Exercise
Number every line in the records below as a single list that runs through all of them, and omit any blank lines.

Start

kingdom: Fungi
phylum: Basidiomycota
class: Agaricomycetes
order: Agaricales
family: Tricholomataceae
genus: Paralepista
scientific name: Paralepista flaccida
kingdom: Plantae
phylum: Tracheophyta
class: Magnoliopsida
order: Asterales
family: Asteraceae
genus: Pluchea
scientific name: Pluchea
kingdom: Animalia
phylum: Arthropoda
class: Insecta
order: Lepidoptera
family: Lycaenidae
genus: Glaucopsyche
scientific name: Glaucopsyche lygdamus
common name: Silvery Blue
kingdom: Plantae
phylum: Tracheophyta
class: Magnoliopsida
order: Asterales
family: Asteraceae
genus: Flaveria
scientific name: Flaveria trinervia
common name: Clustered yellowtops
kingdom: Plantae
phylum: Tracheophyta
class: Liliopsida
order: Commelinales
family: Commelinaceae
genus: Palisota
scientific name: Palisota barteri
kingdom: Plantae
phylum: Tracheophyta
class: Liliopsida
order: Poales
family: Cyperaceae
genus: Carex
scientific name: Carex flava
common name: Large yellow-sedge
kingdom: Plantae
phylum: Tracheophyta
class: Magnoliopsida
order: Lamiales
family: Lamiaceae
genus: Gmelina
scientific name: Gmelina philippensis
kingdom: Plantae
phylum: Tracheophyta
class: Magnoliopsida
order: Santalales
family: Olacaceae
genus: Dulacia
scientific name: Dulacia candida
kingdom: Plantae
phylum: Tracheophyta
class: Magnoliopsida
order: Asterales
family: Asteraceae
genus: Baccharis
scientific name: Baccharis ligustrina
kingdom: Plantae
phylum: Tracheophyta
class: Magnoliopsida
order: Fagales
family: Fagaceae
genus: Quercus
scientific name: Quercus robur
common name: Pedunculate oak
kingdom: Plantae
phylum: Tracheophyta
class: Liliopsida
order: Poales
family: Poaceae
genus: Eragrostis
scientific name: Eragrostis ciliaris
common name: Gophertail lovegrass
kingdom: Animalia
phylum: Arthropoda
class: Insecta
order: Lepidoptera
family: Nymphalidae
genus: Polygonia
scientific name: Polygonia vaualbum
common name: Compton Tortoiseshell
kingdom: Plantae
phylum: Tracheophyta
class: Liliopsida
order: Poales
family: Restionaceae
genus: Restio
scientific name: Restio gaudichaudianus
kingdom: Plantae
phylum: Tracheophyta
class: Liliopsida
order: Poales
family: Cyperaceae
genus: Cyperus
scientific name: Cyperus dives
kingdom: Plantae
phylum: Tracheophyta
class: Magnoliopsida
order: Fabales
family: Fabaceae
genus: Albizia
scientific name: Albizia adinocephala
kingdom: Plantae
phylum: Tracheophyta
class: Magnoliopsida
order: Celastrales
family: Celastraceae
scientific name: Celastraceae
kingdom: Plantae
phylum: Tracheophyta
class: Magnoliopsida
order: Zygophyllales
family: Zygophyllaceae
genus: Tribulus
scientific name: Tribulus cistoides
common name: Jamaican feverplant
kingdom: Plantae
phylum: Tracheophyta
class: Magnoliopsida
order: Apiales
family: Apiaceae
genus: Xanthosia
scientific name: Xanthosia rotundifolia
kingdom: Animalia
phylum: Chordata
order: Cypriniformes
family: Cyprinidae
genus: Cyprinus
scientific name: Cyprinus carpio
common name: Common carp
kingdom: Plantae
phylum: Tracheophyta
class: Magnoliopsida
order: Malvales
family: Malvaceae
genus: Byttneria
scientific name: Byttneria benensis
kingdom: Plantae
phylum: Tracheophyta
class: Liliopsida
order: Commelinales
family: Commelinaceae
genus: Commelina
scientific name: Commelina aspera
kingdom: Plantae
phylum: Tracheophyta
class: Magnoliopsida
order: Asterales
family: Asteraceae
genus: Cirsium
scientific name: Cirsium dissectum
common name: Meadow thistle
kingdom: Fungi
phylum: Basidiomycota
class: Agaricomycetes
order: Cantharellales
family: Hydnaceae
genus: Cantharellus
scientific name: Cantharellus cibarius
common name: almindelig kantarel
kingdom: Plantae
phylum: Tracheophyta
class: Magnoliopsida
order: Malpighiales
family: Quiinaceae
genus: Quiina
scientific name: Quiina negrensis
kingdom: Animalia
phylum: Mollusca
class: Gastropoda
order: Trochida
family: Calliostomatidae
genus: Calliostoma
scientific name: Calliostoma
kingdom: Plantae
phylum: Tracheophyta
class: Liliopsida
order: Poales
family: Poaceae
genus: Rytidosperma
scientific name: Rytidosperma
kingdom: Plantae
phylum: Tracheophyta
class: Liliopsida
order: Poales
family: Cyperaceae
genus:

End

Exercise output
1. kingdom: Fungi
2. phylum: Basidiomycota
3. class: Agaricomycetes
4. order: Agaricales
5. family: Tricholomataceae
6. genus: Paralepista
7. scientific name: Paralepista flaccida
8. kingdom: Plantae
9. phylum: Tracheophyta
10. class: Magnoliopsida
11. order: Asterales
12. family: Asteraceae
13. genus: Pluchea
14. scientific name: Pluchea
15. kingdom: Animalia
16. phylum: Arthropoda
17. class: Insecta
18. order: Lepidoptera
19. family: Lycaenidae
20. genus: Glaucopsyche
21. scientific name: Glaucopsyche lygdamus
22. common name: Silvery Blue
23. kingdom: Plantae
24. phylum: Tracheophyta
25. class: Magnoliopsida
26. order: Asterales
27. family: Asteraceae
28. genus: Flaveria
29. scientific name: Flaveria trinervia
30. common name: Clustered yellowtops
31. kingdom: Plantae
32. phylum: Tracheophyta
33. class: Liliopsida
34. order: Commelinales
35. family: Commelinaceae
36. genus: Palisota
37. scientific name: Palisota barteri
38. kingdom: Plantae
39. phylum: Tracheophyta
40. class: Liliopsida
41. order: Poales
42. family: Cyperaceae
43. genus: Carex
44. scientific name: Carex flava
45. common name: Large yellow-sedge
46. kingdom: Plantae
47. phylum: Tracheophyta
48. class: Magnoliopsida
49. order: Lamiales
50. family: Lamiaceae
51. genus: Gmelina
52. scientific name: Gmelina philippensis
53. kingdom: Plantae
54. phylum: Tracheophyta
55. class: Magnoliopsida
56. order: Santalales
57. family: Olacaceae
58. genus: Dulacia
59. scientific name: Dulacia candida
60. kingdom: Plantae
61. phylum: Tracheophyta
62. class: Magnoliopsida
63. order: Asterales
64. family: Asteraceae
65. genus: Baccharis
66. scientific name: Baccharis ligustrina
67. kingdom: Plantae
68. phylum: Tracheophyta
69. class: Magnoliopsida
70. order: Fagales
71. family: Fagaceae
72. genus: Quercus
73. scientific name: Quercus robur
74. common name: Pedunculate oak
75. kingdom: Plantae
76. phylum: Tracheophyta
77. class: Liliopsida
78. order: Poales
79. family: Poaceae
80. genus: Eragrostis
81. scientific name: Eragrostis ciliaris
82. common name: Gophertail lovegrass
83. kingdom: Animalia
84. phylum: Arthropoda
85. class: Insecta
86. order: Lepidoptera
87. family: Nymphalidae
88. genus: Polygonia
89. scientific name: Polygonia vaualbum
90. common name: Compton Tortoiseshell
91. kingdom: Plantae
92. phylum: Tracheophyta
93. class: Liliopsida
94. order: Poales
95. family: Restionaceae
96. genus: Restio
97. scientific name: Restio gaudichaudianus
98. kingdom: Plantae
99. phylum: Tracheophyta
100. class: Liliopsida
101. order: Poales
102. family: Cyperaceae
103. genus: Cyperus
104. scientific name: Cyperus dives
105. kingdom: Plantae
106. phylum: Tracheophyta
107. class: Magnoliopsida
108. order: Fabales
109. family: Fabaceae
110. genus: Albizia
111. scientific name: Albizia adinocephala
112. kingdom: Plantae
113. phylum: Tracheophyta
114. class: Magnoliopsida
115. order: Celastrales
116. family: Celastraceae
117. scientific name: Celastraceae
118. kingdom: Plantae
119. phylum: Tracheophyta
120. class: Magnoliopsida
121. order: Zygophyllales
122. family: Zygophyllaceae
123. genus: Tribulus
124. scientific name: Tribulus cistoides
125. common name: Jamaican feverplant
126. kingdom: Plantae
127. phylum: Tracheophyta
128. class: Magnoliopsida
129. order: Apiales
130. family: Apiaceae
131. genus: Xanthosia
132. scientific name: Xanthosia rotundifolia
133. kingdom: Animalia
134. phylum: Chordata
135. order: Cypriniformes
136. family: Cyprinidae
137. genus: Cyprinus
138. scientific name: Cyprinus carpio
139. common name: Common carp
140. kingdom: Plantae
141. phylum: Tracheophyta
142. class: Magnoliopsida
143. order: Malvales
144. family: Malvaceae
145. genus: Byttneria
146. scientific name: Byttneria benensis
147. kingdom: Plantae
148. phylum: Tracheophyta
149. class: Liliopsida
150. order: Commelinales
151. family: Commelinaceae
152. genus: Commelina
153. scientific name: Commelina aspera
154. kingdom: Plantae
155. phylum: Tracheophyta
156. class: Magnoliopsida
157. order: Asterales
158. family: Asteraceae
159. genus: Cirsium
160. scientific name: Cirsium dissectum
161. common name: Meadow thistle
162. kingdom: Fungi
163. phylum: Basidiomycota
164. class: Agaricomycetes
165. order: Cantharellales
166. family: Hydnaceae
167. genus: Cantharellus
168. scientific name: Cantharellus cibarius
169. common name: almindelig kantarel
170. kingdom: Plantae
171. phylum: Tracheophyta
172. class: Magnoliopsida
173. order: Malpighiales
174. family: Quiinaceae
175. genus: Quiina
176. scientific name: Quiina negrensis
177. kingdom: Animalia
178. phylum: Mollusca
179. class: Gastropoda
180. order: Trochida
181. family: Calliostomatidae
182. genus: Calliostoma
183. scientific name: Calliostoma
184. kingdom: Plantae
185. phylum: Tracheophyta
186. class: Liliopsida
187. order: Poales
188. family: Poaceae
189. genus: Rytidosperma
190. scientific name: Rytidosperma
191. kingdom: Plantae
192. phylum: Tracheophyta
193. class: Liliopsida
194. order: Poales
195. family: Cyperaceae
196. genus:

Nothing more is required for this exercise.